Work to be completed:
When writing out the entries below, keep only the lines from the line with "riesgos asociados." to the line with "Swiss-Belresidences Kalibata Hadirkan", both included, exactly as they are, and leave the pictures aside.

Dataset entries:
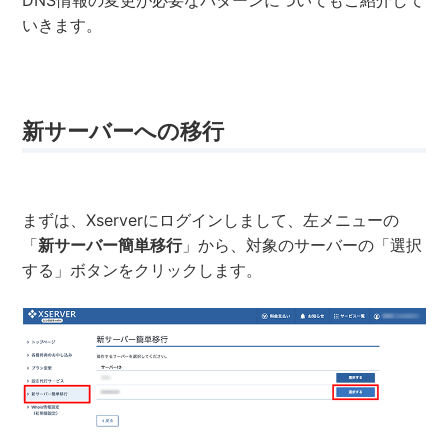
DNS情報の変更が必要なパターンについてもご紹介して
いきます。
新サーバーへの移行
まずは、Xserverにログインしまして、左メニューの
「
新サーバー簡単移行
」から、対象のサーバーの「選択
する」ボタンをクリックします。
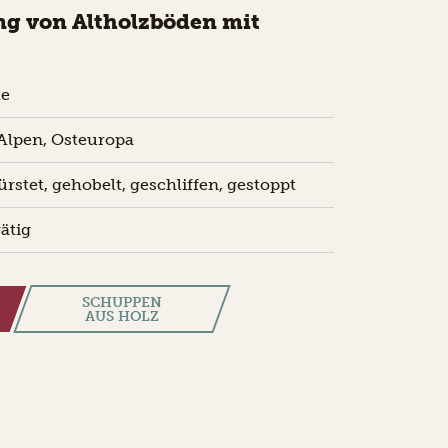
g von Altholzböden mit
he
Alpen, Osteuropa
rstet, gehobelt, geschliffen, gestoppt
ätig
SCHUPPEN
AUS HOLZ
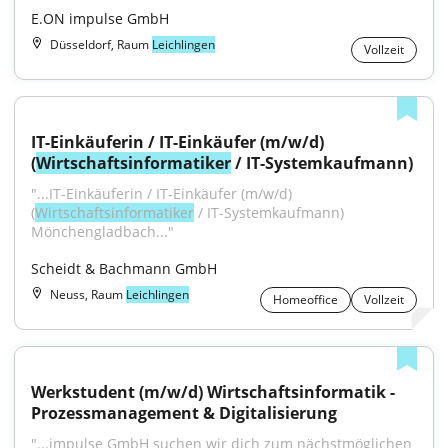
E.ON impulse GmbH
Düsseldorf, Raum
Leichlingen
Vollzeit
IT-Einkäuferin / IT-Einkäufer (m/w/d) 
(
Wirtschaftsinformatiker
 / IT-Systemkaufmann)
"...IT-Einkäuferin / IT-Einkäufer (m/w/d) 
(
Wirtschaftsinformatiker
 / IT-Systemkaufmann) 
Mönchengladbach..."
Scheidt & Bachmann GmbH
Neuss, Raum
Leichlingen
Homeoffice
Vollzeit
Werkstudent (m/w/d) Wirtschaftsinformatik - 
Prozessmanagement & Digitalisierung
"...impulse GmbH suchen wir dich zum nächstmöglichen 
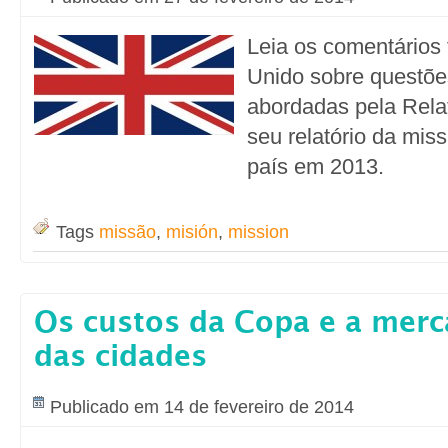
Leia os comentários 
Unido sobre questõe
abordadas pela Rela
seu relatório da mis
país em 2013.
Tags
missão
,
misión
,
mission
Os custos da Copa e a merc
das cidades
Publicado em 14 de fevereiro de 2014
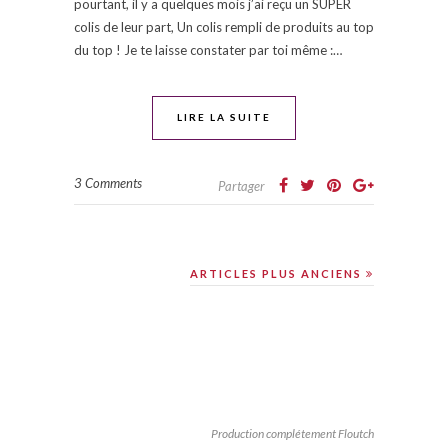
pourtant, il y a quelques mois j’ai reçu un SUPER
colis de leur part, Un colis rempli de produits au top
du top ! Je te laisse constater par toi même :…
LIRE LA SUITE
3 Comments
Partager
ARTICLES PLUS ANCIENS
Production complétement Floutch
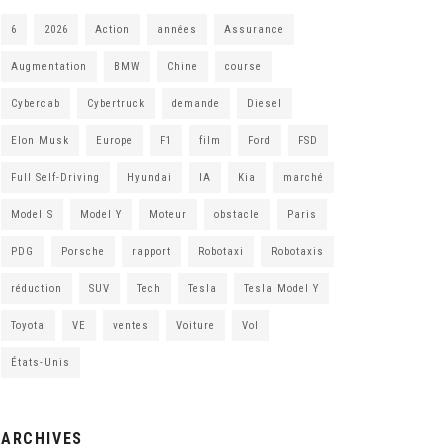
6
2026
Action
années
Assurance
Augmentation
BMW
Chine
course
Cybercab
Cybertruck
demande
Diesel
Elon Musk
Europe
F1
film
Ford
FSD
Full Self-Driving
Hyundai
IA
Kia
marché
Model S
Model Y
Moteur
obstacle
Paris
PDG
Porsche
rapport
Robotaxi
Robotaxis
réduction
SUV
Tech
Tesla
Tesla Model Y
Toyota
VE
ventes
Voiture
Vol
États-Unis
ARCHIVES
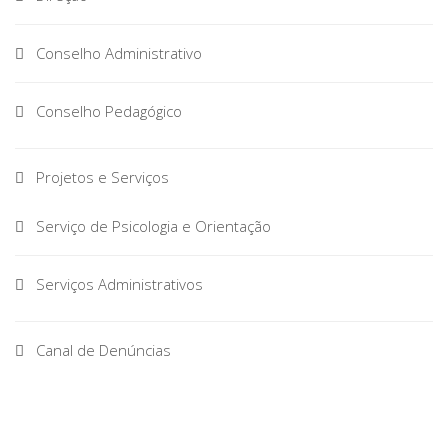
Conselho Administrativo
Conselho Pedagógico
Projetos e Serviços
Serviço de Psicologia e Orientação
Serviços Administrativos
Canal de Denúncias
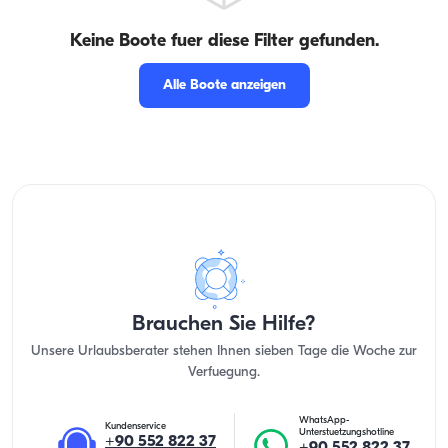
Keine Boote fuer diese Filter gefunden.
Alle Boote anzeigen
Brauchen Sie Hilfe?
Unsere Urlaubsberater stehen Ihnen sieben Tage die Woche zur
Verfuegung.
WhatsApp-
Kundenservice
Unterstuetzungshotline
+90 552 822 37
+90 552 822 37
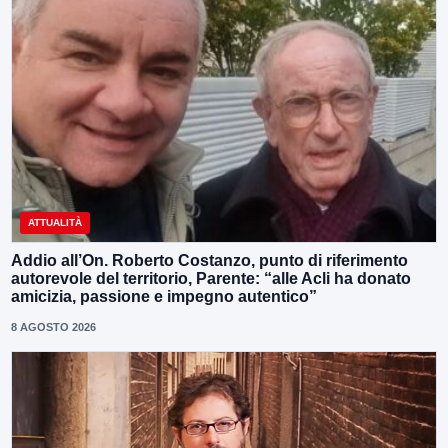
ATTUALITÀ
Addio all’On. Roberto Costanzo, punto di riferimento
autorevole del territorio, Parente: “alle Acli ha donato
amicizia, passione e impegno autentico”
8 AGOSTO 2026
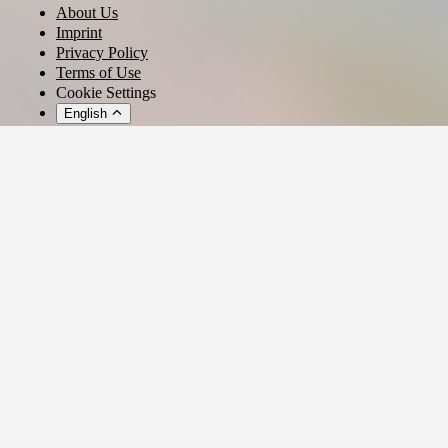
About Us
Imprint
Privacy Policy
Terms of Use
Cookie Settings
English
© 2026 - Ticket AG
Privacy settings
We use cookies and similar technologies to provide our services,
analyze usage, and personalize your experience.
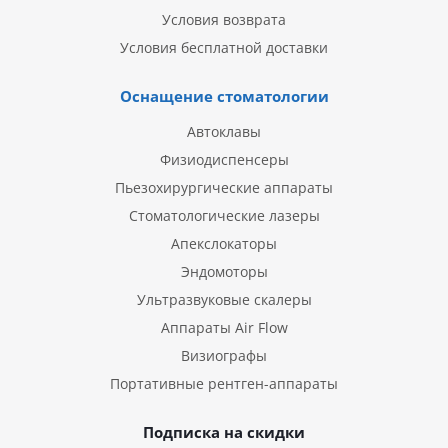
Условия возврата
Условия бесплатной доставки
Оснащение стоматологии
Автоклавы
Физиодиспенсеры
Пьезохирургические аппараты
Стоматологические лазеры
Апекслокаторы
Эндомоторы
Ультразвуковые скалеры
Аппараты Air Flow
Визиографы
Портативные рентген-аппараты
Подписка на скидки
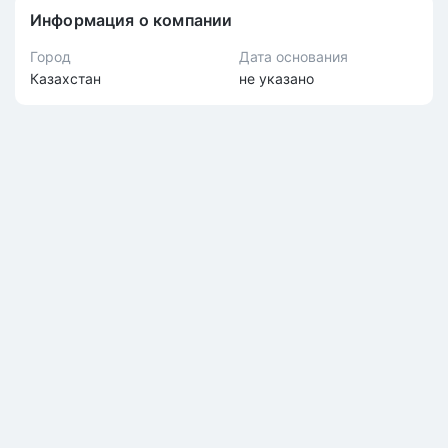
Информация о компании
Город
Дата основания
Казахстан
не указано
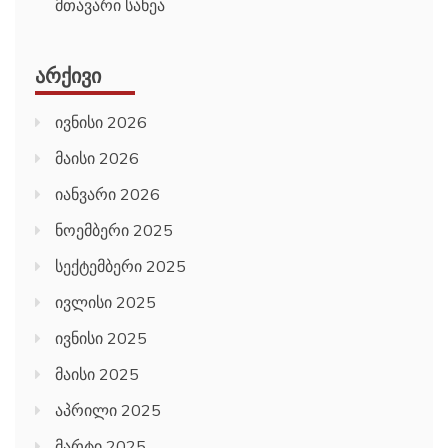
მთავარი სახეა
ᲐᲠᲥᲘᲕᲘ
ივნისი 2026
მაისი 2026
იანვარი 2026
ნოემბერი 2025
სექტემბერი 2025
ივლისი 2025
ივნისი 2025
მაისი 2025
აპრილი 2025
მარტი 2025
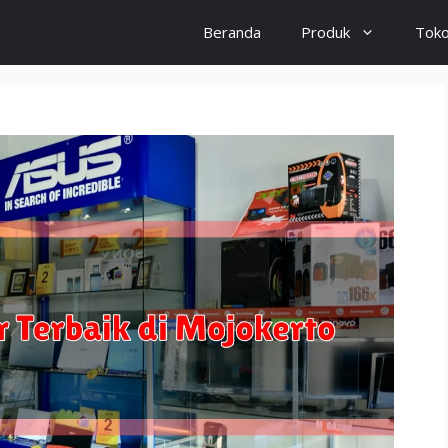
Beranda
Produk
Tok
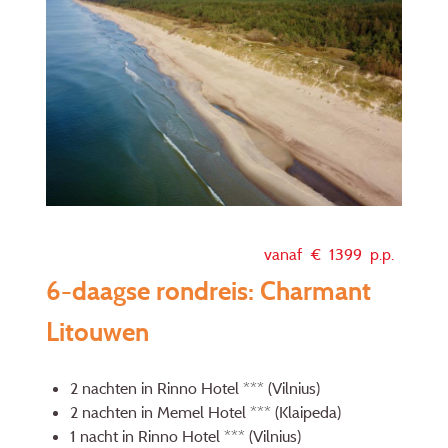
vanaf €
1399
p.p.
6-daagse rondreis: Charmant
Litouwen
2 nachten in Rinno Hotel *** (Vilnius)
2 nachten in Memel Hotel *** (Klaipeda)
1 nacht in Rinno Hotel *** (Vilnius)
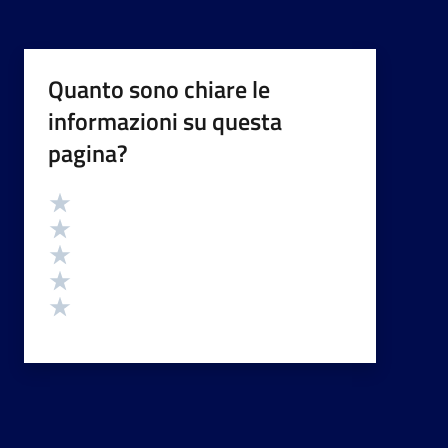
Quanto sono chiare le
informazioni su questa
pagina?
Valutazione
Valuta 5 stelle su 5
Valuta 4 stelle su 5
Valuta 3 stelle su 5
Valuta 2 stelle su 5
Valuta 1 stelle su 5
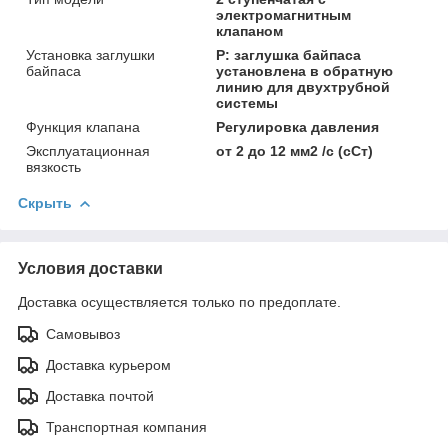
электромагнитным
клапаном
Установка заглушки
P: заглушка байпаса
байпаса
установлена в обратную
линию для двухтрубной
системы
Функция клапана
Регулировка давления
Эксплуатационная
от 2 до 12 мм2 /с (сСт)
вязкость
Скрыть
Условия доставки
Доставка осуществляется только по предоплате.
Самовывоз
Доставка курьером
Доставка почтой
Транспортная компания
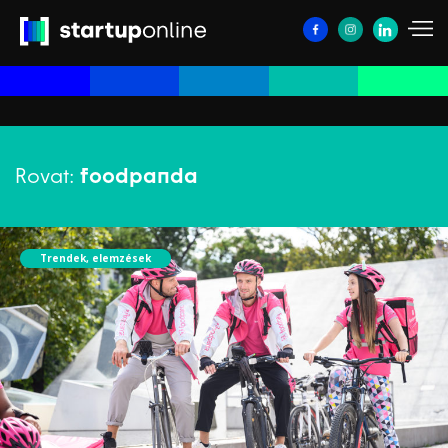
Rovat:
foodpanda
Trendek, elemzések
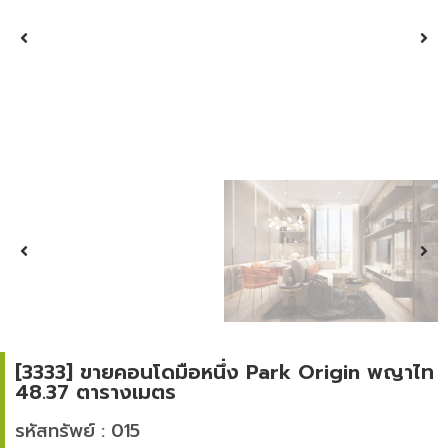
[3333] ขายคอนโดมือหนึ่ง Park Origin พญาไท
48.37 ตารางเมตร
รหัสทรัพย์ : 015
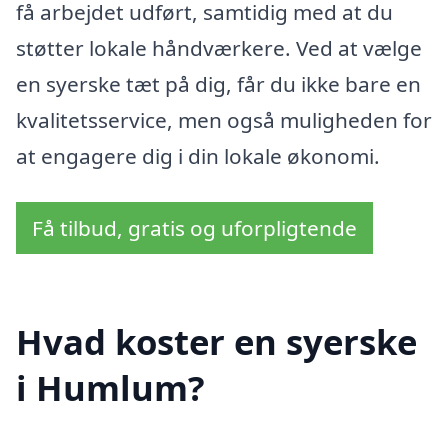
få arbejdet udført, samtidig med at du
støtter lokale håndværkere. Ved at vælge
en syerske tæt på dig, får du ikke bare en
kvalitetsservice, men også muligheden for
at engagere dig i din lokale økonomi.
Få tilbud, gratis og uforpligtende
Hvad koster en syerske
i Humlum?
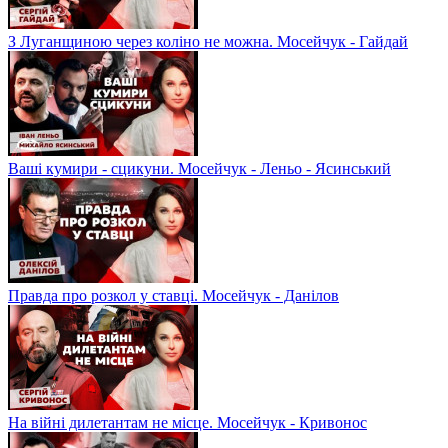
З Луганщиною через коліно не можна. Мосейчук - Гайдай
Ваші кумири - сцикуни. Мосейчук - Леньо - Ясинський
Правда про розкол у ставці. Мосейчук - Данілов
На війні дилетантам не місце. Мосейчук - Кривонос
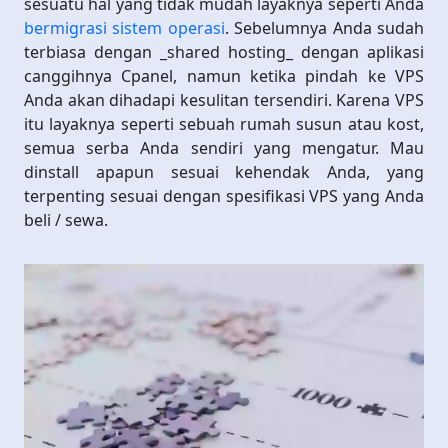
sesuatu hal yang tidak mudah layaknya seperti Anda
bermigrasi sistem operasi
. Sebelumnya Anda sudah
terbiasa dengan _shared hosting_ dengan aplikasi
canggihnya Cpanel, namun ketika pindah ke VPS
Anda akan dihadapi kesulitan tersendiri. Karena VPS
itu layaknya seperti sebuah rumah susun atau kost,
semua serba Anda sendiri yang mengatur. Mau
dinstall apapun sesuai kehendak Anda, yang
terpenting sesuai dengan spesifikasi VPS yang Anda
beli / sewa.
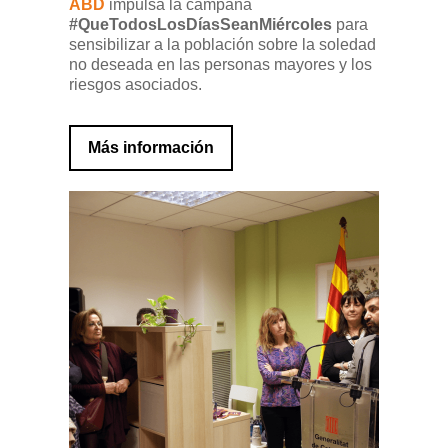
ABD
impulsa la campaña
#QueTodosLosDíasSeanMiércoles
para
sensibilizar a la población sobre la soledad
no deseada en las personas mayores y los
riesgos asociados.
Más información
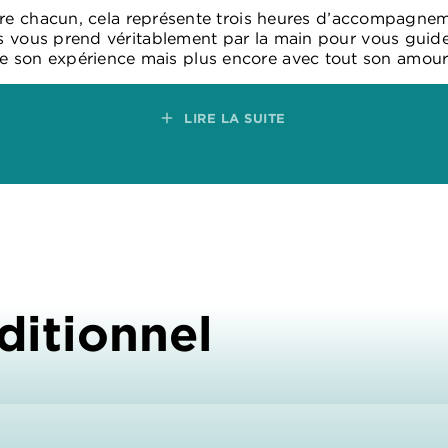
re chacun, cela représente trois heures d’accompagnem
s vous prend véritablement par la main pour vous guider
e son expérience mais plus encore avec tout son amour 
add
LIRE LA SUITE
ditionnel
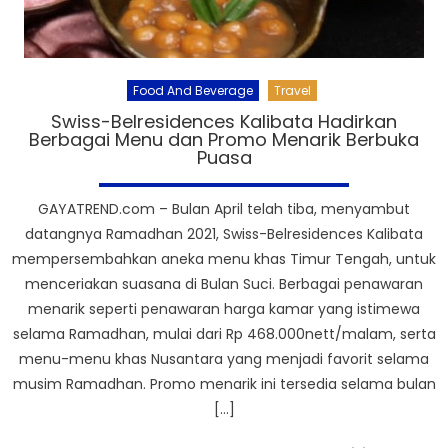
Food And Beverage
Travel
Swiss-Belresidences Kalibata Hadirkan
Berbagai Menu dan Promo Menarik Berbuka
Puasa
GAYATREND.com – Bulan April telah tiba, menyambut
datangnya Ramadhan 2021, Swiss-Belresidences Kalibata
mempersembahkan aneka menu khas Timur Tengah, untuk
menceriakan suasana di Bulan Suci. Berbagai penawaran
menarik seperti penawaran harga kamar yang istimewa
selama Ramadhan, mulai dari Rp 468.000nett/malam, serta
menu-menu khas Nusantara yang menjadi favorit selama
musim Ramadhan. Promo menarik ini tersedia selama bulan
[…]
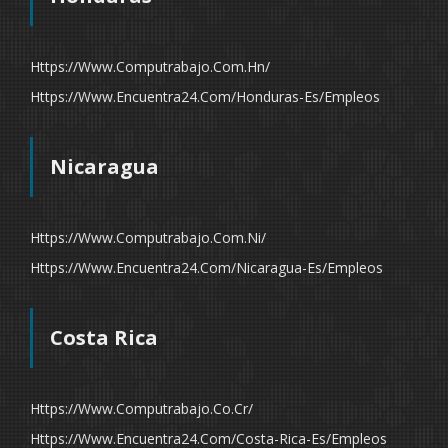
Https://www.computrabajo.com.hn/
Https://www.encuentra24.com/honduras-Es/empleos
Nicaragua
Https://www.computrabajo.com.ni/
Https://www.encuentra24.com/nicaragua-Es/empleos
Costa Rica
Https://www.computrabajo.co.cr/
Https://www.encuentra24.com/costa-Rica-Es/empleos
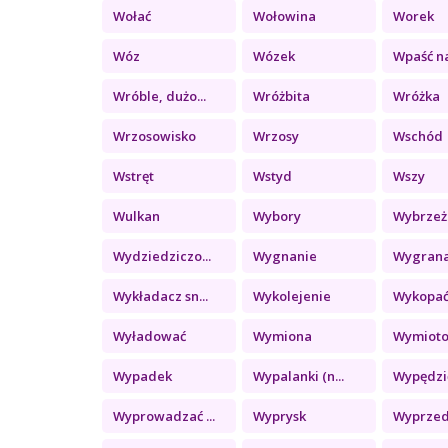
Wołać
Wołowina
Worek
Wóz
Wózek
Wpaść na
Wróble, dużo...
Wróżbita
Wróżka
Wrzosowisko
Wrzosy
Wschód
Wstręt
Wstyd
Wszy
Wulkan
Wybory
Wybrzeż
Wydziedziczo...
Wygnanie
Wygran
Wykładacz sn...
Wykolejenie
Wykopa
Wyładować
Wymiona
Wymiot
Wypadek
Wypalanki (n...
Wypędzi
Wyprowadzać ...
Wyprysk
Wyprze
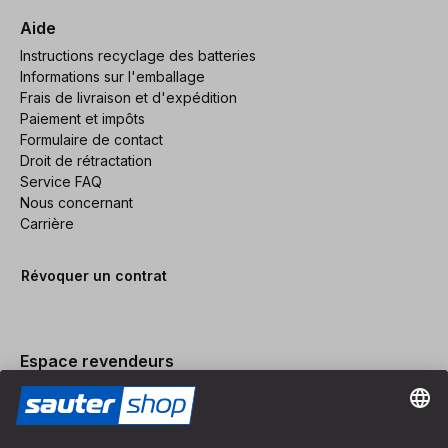
Aide
Instructions recyclage des batteries
Informations sur l'emballage
Frais de livraison et d'expédition
Paiement et impôts
Formulaire de contact
Droit de rétractation
Service FAQ
Nous concernant
Carrière
Révoquer un contrat
Espace revendeurs
Devenir revendeur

Problem solution:
riesgos asociados.
Más información
re chacun, cela représente trois heures d’accompagnem
s vous prend véritablement par la main pour vous guider
e son expérience mais plus encore avec tout son amour 
add
LIRE LA SUITE
ditionnel
Food And Beverage
Travel
Swiss-Belresidences Kalibata Hadirkan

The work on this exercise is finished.